Baldız ile zinanın aslen herhangi bir kişiyle zinadan farkı olmaması asıl meseledir.
Baldız ile nikâhlanmak haramdır, bu haram olma durumu ebedi değil, yani kartınız ölür yada boşanırsanız baldızla nikah artık haram değildir,
Ama evlilik devam ederken baldızla zina yapmak nikahı bozmaz gibi bir fetva vermek ancak sapkın bir düşüncedir,
Haram olan birşeyi farklı şekillerde yapmanın haram olgusunu ortadan kaldırması gibi değerlendirilebilecek fetvalar ancak diyanetin ciddiyetini ayaklar altına aldırır.
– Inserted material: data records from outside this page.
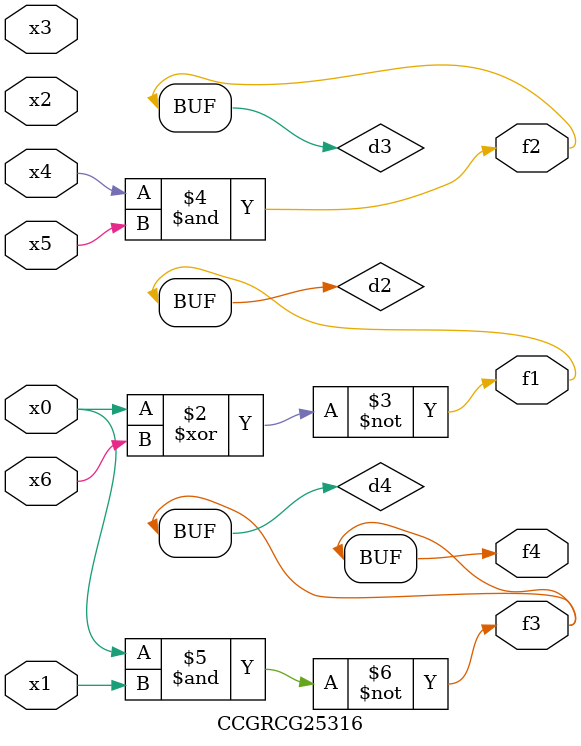
<source format=v>
module CCGRCG25316(
	input x0, x1, x2, x3, x4, x5, x6,
	output f1, f2, f3, f4
);

	wire d1, d2, d3, d4;

	nor (d1, x0);
	xnor (d2, x0, x6);
	and (d3, x4, x5);
	nand (d4, x0, x1);
	assign f1 = d2;
	assign f2 = d3;
	assign f3 = d4;
	assign f4 = d4;
endmodule

</source>
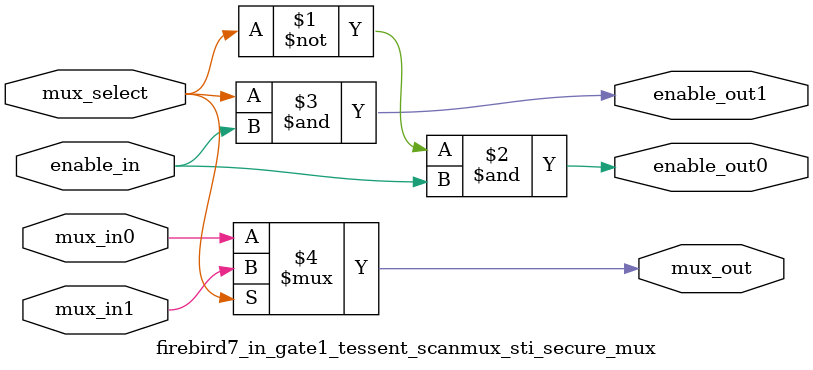
<source format=sv>

module firebird7_in_gate1_tessent_scanmux_sti_secure_mux (
  input wire mux_in0,
  input wire mux_in1,
  output wire mux_out,
  input wire mux_select,
  input wire enable_in,
  output wire enable_out0,
  output wire enable_out1
);
  assign enable_out0     = ~mux_select & enable_in;
  assign enable_out1     =  mux_select & enable_in;
 
  assign mux_out         = mux_select ? mux_in1 : mux_in0;
 
endmodule

</source>
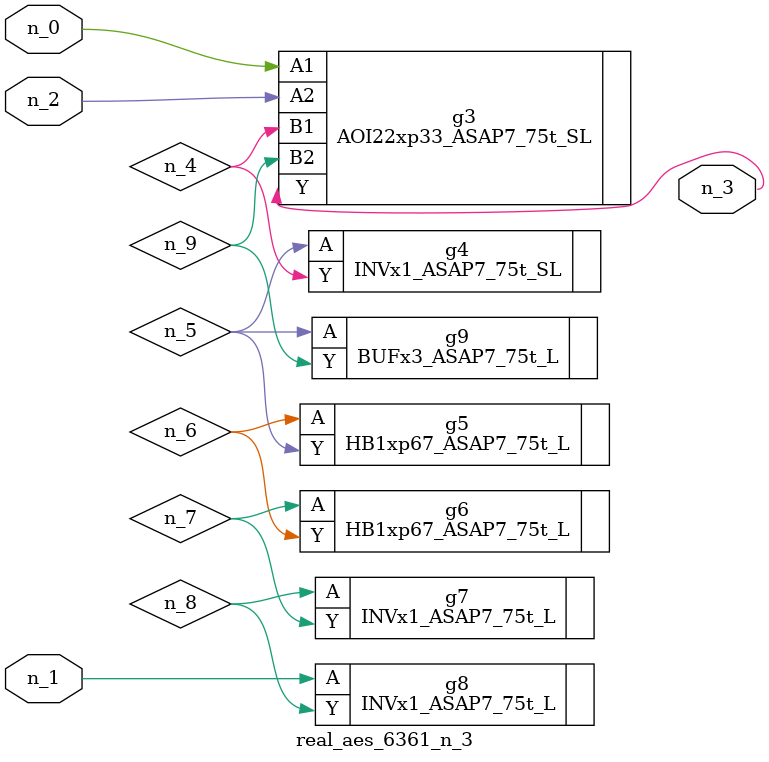
<source format=v>
module real_aes_6361_n_3 (n_0, n_2, n_1, n_3);
input n_0;
input n_2;
input n_1;
output n_3;
wire n_4;
wire n_5;
wire n_7;
wire n_9;
wire n_6;
wire n_8;
AOI22xp33_ASAP7_75t_SL g3 ( .A1(n_0), .A2(n_2), .B1(n_4), .B2(n_9), .Y(n_3) );
INVx1_ASAP7_75t_L g8 ( .A(n_1), .Y(n_8) );
INVx1_ASAP7_75t_SL g4 ( .A(n_5), .Y(n_4) );
BUFx3_ASAP7_75t_L g9 ( .A(n_5), .Y(n_9) );
HB1xp67_ASAP7_75t_L g5 ( .A(n_6), .Y(n_5) );
HB1xp67_ASAP7_75t_L g6 ( .A(n_7), .Y(n_6) );
INVx1_ASAP7_75t_L g7 ( .A(n_8), .Y(n_7) );
endmodule
</source>
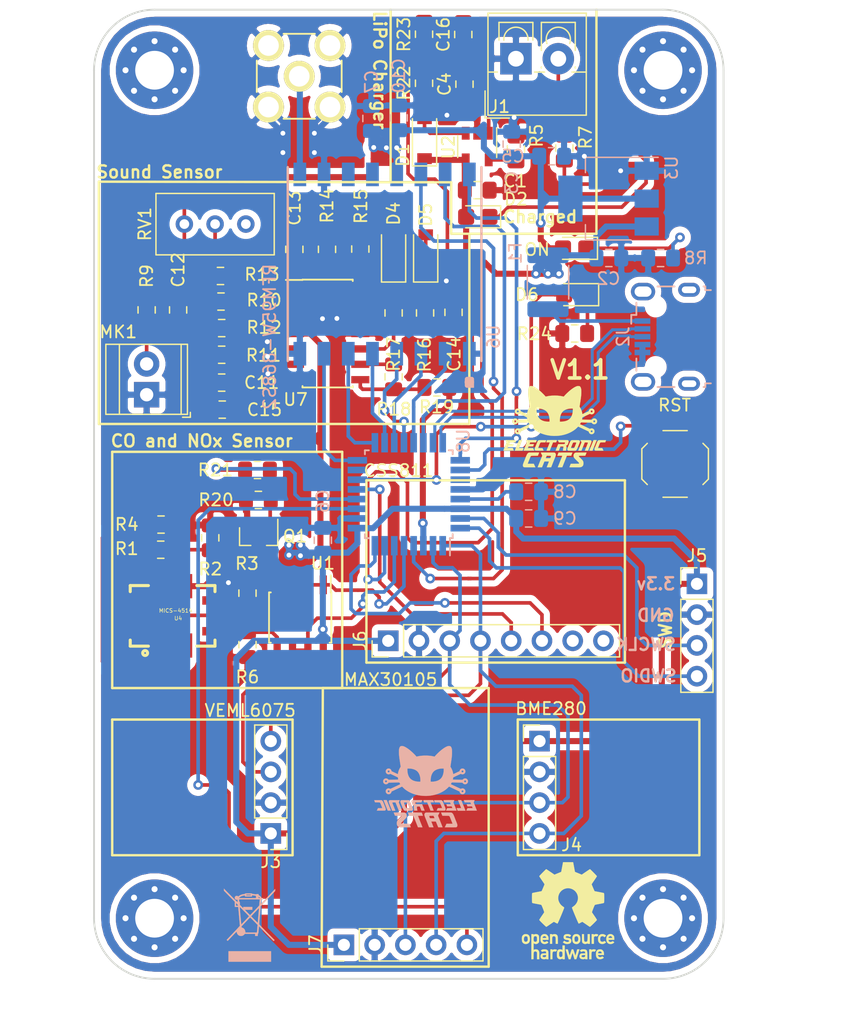
<source format=kicad_pcb>
(kicad_pcb (version 20211014) (generator pcbnew)

  (general
    (thickness 1.6)
  )

  (paper "A4")
  (title_block
    (title "Smart Citizen")
    (date "2019-02-18")
    (rev "0.1v")
    (company "Electronic Cats")
    (comment 1 "Eduardo Contreras")
  )

  (layers
    (0 "F.Cu" signal)
    (31 "B.Cu" signal)
    (32 "B.Adhes" user "B.Adhesive")
    (33 "F.Adhes" user "F.Adhesive")
    (34 "B.Paste" user)
    (35 "F.Paste" user)
    (36 "B.SilkS" user "B.Silkscreen")
    (37 "F.SilkS" user "F.Silkscreen")
    (38 "B.Mask" user)
    (39 "F.Mask" user)
    (40 "Dwgs.User" user "User.Drawings")
    (41 "Cmts.User" user "User.Comments")
    (42 "Eco1.User" user "User.Eco1")
    (43 "Eco2.User" user "User.Eco2")
    (44 "Edge.Cuts" user)
    (45 "Margin" user)
    (46 "B.CrtYd" user "B.Courtyard")
    (47 "F.CrtYd" user "F.Courtyard")
    (48 "B.Fab" user)
    (49 "F.Fab" user)
  )

  (setup
    (pad_to_mask_clearance 0.2)
    (solder_mask_min_width 0.25)
    (pcbplotparams
      (layerselection 0x00010fc_ffffffff)
      (disableapertmacros false)
      (usegerberextensions true)
      (usegerberattributes false)
      (usegerberadvancedattributes false)
      (creategerberjobfile false)
      (svguseinch false)
      (svgprecision 6)
      (excludeedgelayer true)
      (plotframeref false)
      (viasonmask false)
      (mode 1)
      (useauxorigin false)
      (hpglpennumber 1)
      (hpglpenspeed 20)
      (hpglpendiameter 15.000000)
      (dxfpolygonmode true)
      (dxfimperialunits true)
      (dxfusepcbnewfont true)
      (psnegative false)
      (psa4output false)
      (plotreference true)
      (plotvalue true)
      (plotinvisibletext false)
      (sketchpadsonfab false)
      (subtractmaskfromsilk false)
      (outputformat 1)
      (mirror false)
      (drillshape 0)
      (scaleselection 1)
      (outputdirectory "gerber_citizen01/")
    )
  )

  (net 0 "")
  (net 1 "Net-(AE1-Pad1)")
  (net 2 "GND")
  (net 3 "VCC")
  (net 4 "+3V3")
  (net 5 "/BATT")
  (net 6 "Net-(C8-Pad1)")
  (net 7 "Net-(C12-Pad1)")
  (net 8 "Net-(C12-Pad2)")
  (net 9 "Net-(C13-Pad2)")
  (net 10 "Net-(C13-Pad1)")
  (net 11 "Net-(C14-Pad2)")
  (net 12 "/BATTLEVEL")
  (net 13 "Net-(D2-Pad1)")
  (net 14 "Net-(D3-Pad1)")
  (net 15 "Net-(D4-Pad1)")
  (net 16 "Net-(D4-Pad2)")
  (net 17 "Net-(D5-Pad1)")
  (net 18 "Net-(F1-Pad1)")
  (net 19 "/D-")
  (net 20 "/D+")
  (net 21 "/SCL")
  (net 22 "/SDA")
  (net 23 "/SWDIO")
  (net 24 "/SWCLK")
  (net 25 "/WAKE")
  (net 26 "/INTCSS")
  (net 27 "Net-(J6-Pad8)")
  (net 28 "/INT")
  (net 29 "Net-(Q1-Pad1)")
  (net 30 "Net-(Q1-Pad3)")
  (net 31 "Net-(R1-Pad1)")
  (net 32 "/NO2")
  (net 33 "Net-(R4-Pad1)")
  (net 34 "Net-(R5-Pad1)")
  (net 35 "/CO2")
  (net 36 "Net-(R7-Pad1)")
  (net 37 "Net-(R10-Pad1)")
  (net 38 "Net-(R11-Pad2)")
  (net 39 "Net-(R18-Pad1)")
  (net 40 "Net-(R18-Pad2)")
  (net 41 "/PRE_HEALTING")
  (net 42 "Net-(RV1-Pad1)")
  (net 43 "Net-(SW1-Pad2)")
  (net 44 "/ADC_OX")
  (net 45 "/ADC_RED")
  (net 46 "/MISO")
  (net 47 "/MOSI")
  (net 48 "/SCK")
  (net 49 "/SS")
  (net 50 "/RFM_RST")
  (net 51 "/DIO5")
  (net 52 "Net-(U6-Pad11)")
  (net 53 "Net-(U6-Pad12)")
  (net 54 "/DIO0")
  (net 55 "/DIO1")
  (net 56 "/DIO2")
  (net 57 "Net-(U8-Pad15)")
  (net 58 "Net-(U8-Pad27)")
  (net 59 "Net-(D6-Pad1)")
  (net 60 "/LED_BUILTIN")
  (net 61 "/ENVOL")
  (net 62 "Net-(J6-Pad7)")

  (footprint "Button_Switch_SMD:SW_SPST_TL3342" (layer "F.Cu") (at 172 77.5 -90))

  (footprint "LED_SMD:LED_0805_2012Metric_Castellated" (layer "F.Cu") (at 163.7 59.7 180))

  (footprint "Rf:AMPHENOL_901-144" (layer "F.Cu") (at 140.95 45.5 180))

  (footprint "Connector_PinHeader_2.54mm:PinHeader_1x05_P2.54mm_Vertical" (layer "F.Cu") (at 144.64 117.2 90))

  (footprint "Connector_PinHeader_2.54mm:PinHeader_1x08_P2.54mm_Vertical" (layer "F.Cu") (at 148.3 92.1 90))

  (footprint "MountingHole:MountingHole_3.2mm_M3_Pad_Via" (layer "F.Cu") (at 171 45))

  (footprint "MountingHole:MountingHole_3.2mm_M3_Pad_Via" (layer "F.Cu") (at 171 115))

  (footprint "Aesthetics:electronic_cats_logo_8x6" (layer "F.Cu") (at 162.052 74.422))

  (footprint "Symbols:OSHW-Logo_7.5x8mm_SilkScreen" (layer "F.Cu") (at 163.15 114.375))

  (footprint "Package_SO:SOIC-14_3.9x8.7mm_P1.27mm" (layer "F.Cu") (at 143.295 66.735))

  (footprint "Resistor_SMD:R_0805_2012Metric_Pad1.15x1.40mm_HandSolder" (layer "F.Cu") (at 152.32 71.185))

  (footprint "Resistor_SMD:R_0805_2012Metric_Pad1.15x1.40mm_HandSolder" (layer "F.Cu") (at 148.745 70.31 -90))

  (footprint "Resistor_SMD:R_0805_2012Metric_Pad1.15x1.40mm_HandSolder" (layer "F.Cu") (at 151.345 65.035 90))

  (footprint "Resistor_SMD:R_0805_2012Metric_Pad1.15x1.40mm_HandSolder" (layer "F.Cu") (at 145.995 59.76 90))

  (footprint "Resistor_SMD:R_0805_2012Metric_Pad1.15x1.40mm_HandSolder" (layer "F.Cu") (at 143.245 59.785 90))

  (footprint "Resistor_SMD:R_0805_2012Metric_Pad1.15x1.40mm_HandSolder" (layer "F.Cu") (at 134.445 61.985 180))

  (footprint "Resistor_SMD:R_0805_2012Metric_Pad1.15x1.40mm_HandSolder" (layer "F.Cu") (at 134.545 66.285))

  (footprint "Resistor_SMD:R_0805_2012Metric_Pad1.15x1.40mm_HandSolder" (layer "F.Cu") (at 134.545 68.485))

  (footprint "Resistor_SMD:R_0805_2012Metric_Pad1.15x1.40mm_HandSolder" (layer "F.Cu") (at 134.488 64.0954 180))

  (footprint "Resistor_SMD:R_0805_2012Metric_Pad1.15x1.40mm_HandSolder" (layer "F.Cu") (at 128.345 64.785 -90))

  (footprint "TerminalBlock_TE-Connectivity:TerminalBlock_TE_282834-2_1x02_P2.54mm_Horizontal" (layer "F.Cu") (at 128.345 71.785 90))

  (footprint "Diode_SMD:D_SOD-123" (layer "F.Cu") (at 151.395 60.235 90))

  (footprint "Diode_SMD:D_SOD-123" (layer "F.Cu") (at 148.745 60.235 90))

  (footprint "Capacitor_SMD:C_0805_2012Metric_Pad1.15x1.40mm_HandSolder" (layer "F.Cu")
    (tedit 5B36C52B) (tstamp 00000000-0000-0000-0000-00005c6d11fb)
    (at 134.59 73.015)
    (descr "Capacitor SMD 0805 (2012 Metric), square (rectangular) end terminal, IPC_7351 nominal with elongated pad for handsoldering. (Body size source: https://docs.google.com/spreadsheets/d/1BsfQQcO9C6DZCsRaXUlFlo91Tg2WpOkGARC1WS5S8t0/edit?usp=sharing), generated with kicad-footprint-generator")
    (tags "capacitor handsolder")
    (path "/00000000-0000-0000-0000-00005c560dc9/00000000-0000-0000-0000-00005c5deca3")
    (attr smd)
    (fp_text reference "C15" (at 3.49 0.01) (layer "F.SilkS")
      (effects (font (size 1 1) (thickness 0.15)))
      (tstamp da25bf79-0abb-4fac-a221-ca5c574dfc29)
    )
    (fp_text value "0.1uf" (at 0 1.65) (layer "F.Fab")
      (effects (font (size 1 1) (thickness 0.15)))
      (tstamp 34cdc1c9-c9e2-44c4-9677-c1c7d7efd83d)
    )
    (fp_text user "${REFERENCE}" (at 0 0) (layer "F.Fab")
      (effects (font (size 0.5 0.5) (thickness 0.08)))
      (tstamp c49d23ab-146d-4089-864f-2d22b5b414b9
... [597369 chars truncated]
</source>
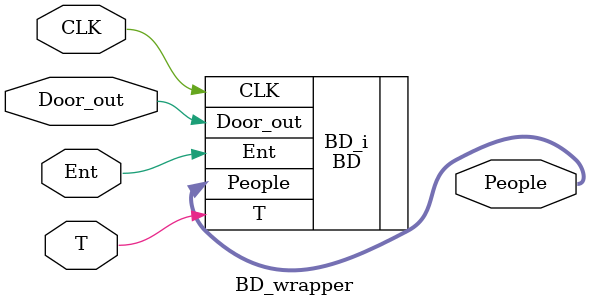
<source format=v>
`timescale 1 ps / 1 ps

module BD_wrapper
   (CLK,
    Door_out,
    Ent,
    People,
    T);
  input CLK;
  input [0:0]Door_out;
  input [0:0]Ent;
  output [3:0]People;
  input [0:0]T;

  wire CLK;
  wire [0:0]Door_out;
  wire [0:0]Ent;
  wire [3:0]People;
  wire [0:0]T;

  BD BD_i
       (.CLK(CLK),
        .Door_out(Door_out),
        .Ent(Ent),
        .People(People),
        .T(T));
endmodule

</source>
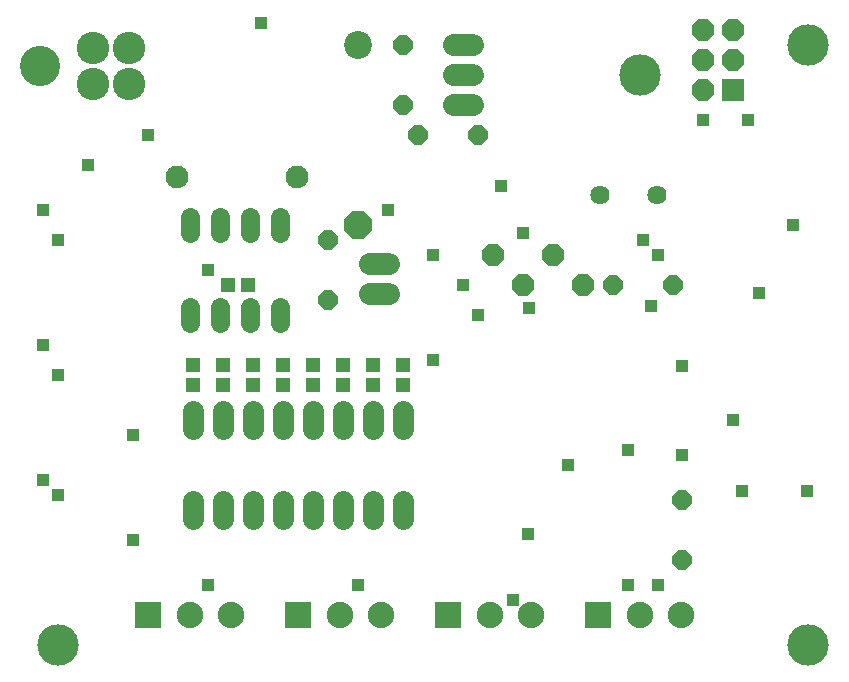
<source format=gbs>
G75*
G70*
%OFA0B0*%
%FSLAX24Y24*%
%IPPOS*%
%LPD*%
%AMOC8*
5,1,8,0,0,1.08239X$1,22.5*
%
%ADD10C,0.0640*%
%ADD11OC8,0.0710*%
%ADD12C,0.0760*%
%ADD13C,0.0640*%
%ADD14C,0.1080*%
%ADD15C,0.1340*%
%ADD16C,0.0720*%
%ADD17R,0.0720X0.0720*%
%ADD18OC8,0.0720*%
%ADD19C,0.0930*%
%ADD20OC8,0.0930*%
%ADD21OC8,0.0640*%
%ADD22C,0.1380*%
%ADD23R,0.0880X0.0880*%
%ADD24C,0.0880*%
%ADD25R,0.0513X0.0474*%
%ADD26C,0.0702*%
%ADD27R,0.0474X0.0513*%
%ADD28R,0.0440X0.0440*%
D10*
X019651Y016843D03*
X021551Y016843D03*
D11*
X019101Y013843D03*
X018101Y014843D03*
X017101Y013843D03*
X016101Y014843D03*
D12*
X009551Y017443D03*
X005551Y017443D03*
D13*
X006001Y016123D02*
X006001Y015563D01*
X007001Y015563D02*
X007001Y016123D01*
X008001Y016123D02*
X008001Y015563D01*
X009001Y015563D02*
X009001Y016123D01*
X009001Y013123D02*
X009001Y012563D01*
X008001Y012563D02*
X008001Y013123D01*
X007001Y013123D02*
X007001Y012563D01*
X006001Y012563D02*
X006001Y013123D01*
D14*
X003951Y020549D03*
X002770Y020549D03*
X002770Y021730D03*
X003951Y021730D03*
D15*
X000998Y021140D03*
D16*
X011981Y014543D02*
X012621Y014543D01*
X012621Y013543D02*
X011981Y013543D01*
X014781Y019843D02*
X015421Y019843D01*
X015421Y020843D02*
X014781Y020843D01*
X014781Y021843D02*
X015421Y021843D01*
D17*
X024101Y020343D03*
D18*
X023101Y020343D03*
X023101Y021343D03*
X024101Y021343D03*
X024101Y022343D03*
X023101Y022343D03*
D19*
X011601Y021843D03*
D20*
X011601Y015843D03*
D21*
X010601Y015343D03*
X010601Y013343D03*
X013601Y018843D03*
X013101Y019843D03*
X013101Y021843D03*
X015601Y018843D03*
X020101Y013843D03*
X022101Y013843D03*
X022401Y006693D03*
X022401Y004693D03*
D22*
X001601Y001843D03*
X021001Y020843D03*
X026601Y021843D03*
X026601Y001843D03*
D23*
X019601Y002843D03*
X014601Y002843D03*
X009601Y002843D03*
X004601Y002843D03*
D24*
X005979Y002843D03*
X007357Y002843D03*
X010979Y002843D03*
X012357Y002843D03*
X015979Y002843D03*
X017357Y002843D03*
X020979Y002843D03*
X022357Y002843D03*
D25*
X013101Y010508D03*
X013101Y011177D03*
X012101Y011177D03*
X012101Y010508D03*
X011101Y010508D03*
X011101Y011177D03*
X010101Y011177D03*
X010101Y010508D03*
X009101Y010508D03*
X009101Y011177D03*
X008101Y011177D03*
X008101Y010508D03*
X007101Y010508D03*
X007101Y011177D03*
X006101Y011177D03*
X006101Y010508D03*
D26*
X006101Y009654D02*
X006101Y009032D01*
X007101Y009032D02*
X007101Y009654D01*
X008101Y009654D02*
X008101Y009032D01*
X009101Y009032D02*
X009101Y009654D01*
X010101Y009654D02*
X010101Y009032D01*
X011101Y009032D02*
X011101Y009654D01*
X012101Y009654D02*
X012101Y009032D01*
X013101Y009032D02*
X013101Y009654D01*
X013101Y006654D02*
X013101Y006032D01*
X012101Y006032D02*
X012101Y006654D01*
X011101Y006654D02*
X011101Y006032D01*
X010101Y006032D02*
X010101Y006654D01*
X009101Y006654D02*
X009101Y006032D01*
X008101Y006032D02*
X008101Y006654D01*
X007101Y006654D02*
X007101Y006032D01*
X006101Y006032D02*
X006101Y006654D01*
D27*
X007266Y013843D03*
X007935Y013843D03*
D28*
X006601Y014343D03*
X002601Y017843D03*
X001101Y016343D03*
X001601Y015343D03*
X001101Y011843D03*
X001601Y010843D03*
X004101Y008843D03*
X001601Y006843D03*
X001101Y007343D03*
X004101Y005343D03*
X006601Y003843D03*
X011601Y003843D03*
X016751Y003343D03*
X017251Y005543D03*
X018601Y007843D03*
X020601Y008343D03*
X022401Y008193D03*
X024101Y009343D03*
X022401Y011143D03*
X021351Y013143D03*
X021601Y014843D03*
X021101Y015343D03*
X024951Y013593D03*
X026101Y015843D03*
X024601Y019343D03*
X023101Y019343D03*
X017101Y015593D03*
X016351Y017143D03*
X014101Y014843D03*
X015101Y013843D03*
X015601Y012843D03*
X017301Y013093D03*
X014101Y011343D03*
X012601Y016343D03*
X008351Y022593D03*
X004601Y018843D03*
X020601Y003843D03*
X021601Y003843D03*
X024401Y006993D03*
X026551Y006993D03*
M02*

</source>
Böyle bir soruyla gelen kişiye baldız ile nikah yasağı ebedi değil, nikahı bozmaz diye cevap verilmez, böyle bir soruya cevap aranmaz,
Gerçekten dindar olan birinin vereceği tek cevap haram kardeşim haram, zina ettiysen her türlü boku yedin, git nikâhını tazele,
Sonra vay efendim müslüman dediğin Allah'ın emrine uyar, fetvaya uyar.
Oldu canım, tarih Allah'ın emrine uymayan fetvalarla dolu, 4. Murat kuru üzüm şarabı haram değil, Abdülhamid üzümden yapılmıyor diye rom haram değil fetvası verdirmiş,
Tamam ulan kabul ediyorum bu fetvayı, artık kuru üzüm şarabı ile rom yegane dostum olsunlar, fetvaya uyucam,
Diyanetin iyice çivisi çıktı, bunun altında yatan gerçekleri araştırmak gerekiyor, bunlar diyanetin geçerli bir kurum kimliğine zarar vermek adına bilinçli yapılan sapkınlıklar olabilir, insanları diyanet yerine diğer cemaat yada tarikatlara yönlendirmek adına bir plan olabilir.
Yoksa aşırı büyük bir bütçe ile araştırmalar yapması, garip gurabaya yardım yapması, insanların dine yönelmesi için çalışmalar yapması gereken bir kurum neden baldıza kaldırılır mı sorusunun peşine düşsün ki?
Hiç mantıklı değil.
Diyanet dinde bug arayan bir kurum olmamalı.